### Dataset entries
========================
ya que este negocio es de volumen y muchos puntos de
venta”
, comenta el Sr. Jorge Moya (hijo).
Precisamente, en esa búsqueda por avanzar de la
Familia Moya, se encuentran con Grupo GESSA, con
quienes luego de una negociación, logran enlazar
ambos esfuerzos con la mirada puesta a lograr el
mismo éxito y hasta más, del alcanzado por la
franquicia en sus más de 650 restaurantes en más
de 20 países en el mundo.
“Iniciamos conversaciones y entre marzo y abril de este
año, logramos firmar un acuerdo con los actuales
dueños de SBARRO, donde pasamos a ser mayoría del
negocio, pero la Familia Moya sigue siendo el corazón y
========================
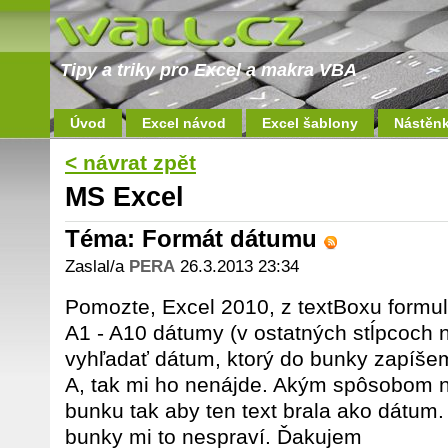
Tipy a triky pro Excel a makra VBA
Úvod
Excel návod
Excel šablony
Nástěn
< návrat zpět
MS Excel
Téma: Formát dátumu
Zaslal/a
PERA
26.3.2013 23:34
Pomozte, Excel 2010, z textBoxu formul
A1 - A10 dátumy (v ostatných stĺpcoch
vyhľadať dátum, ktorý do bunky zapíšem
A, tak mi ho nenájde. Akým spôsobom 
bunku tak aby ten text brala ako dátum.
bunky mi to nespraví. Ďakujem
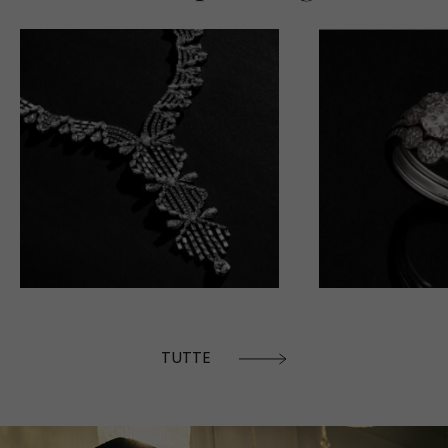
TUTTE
========================
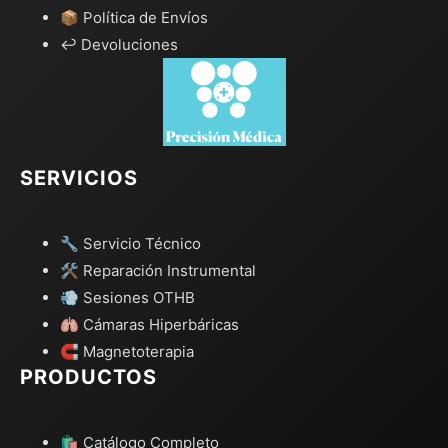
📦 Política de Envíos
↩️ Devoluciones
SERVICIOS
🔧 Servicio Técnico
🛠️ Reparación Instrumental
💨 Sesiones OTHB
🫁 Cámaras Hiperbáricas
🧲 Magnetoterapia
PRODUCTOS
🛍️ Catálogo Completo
========================
### EXERCISE REQUIREMENTS
As the answer, set down only the lines from the data above between the one holding "ya que este" and the one holding "negocio, pero la", inclusive, exactly as they read.

### OUTPUT OF THE TASK
ya que este negocio es de volumen y muchos puntos de
venta”
, comenta el Sr. Jorge Moya (hijo).
Precisamente, en esa búsqueda por avanzar de la
Familia Moya, se encuentran con Grupo GESSA, con
quienes luego de una negociación, logran enlazar
ambos esfuerzos con la mirada puesta a lograr el
mismo éxito y hasta más, del alcanzado por la
franquicia en sus más de 650 restaurantes en más
de 20 países en el mundo.
“Iniciamos conversaciones y entre marzo y abril de este
año, logramos firmar un acuerdo con los actuales
dueños de SBARRO, donde pasamos a ser mayoría del
negocio, pero la Familia Moya sigue siendo el corazón y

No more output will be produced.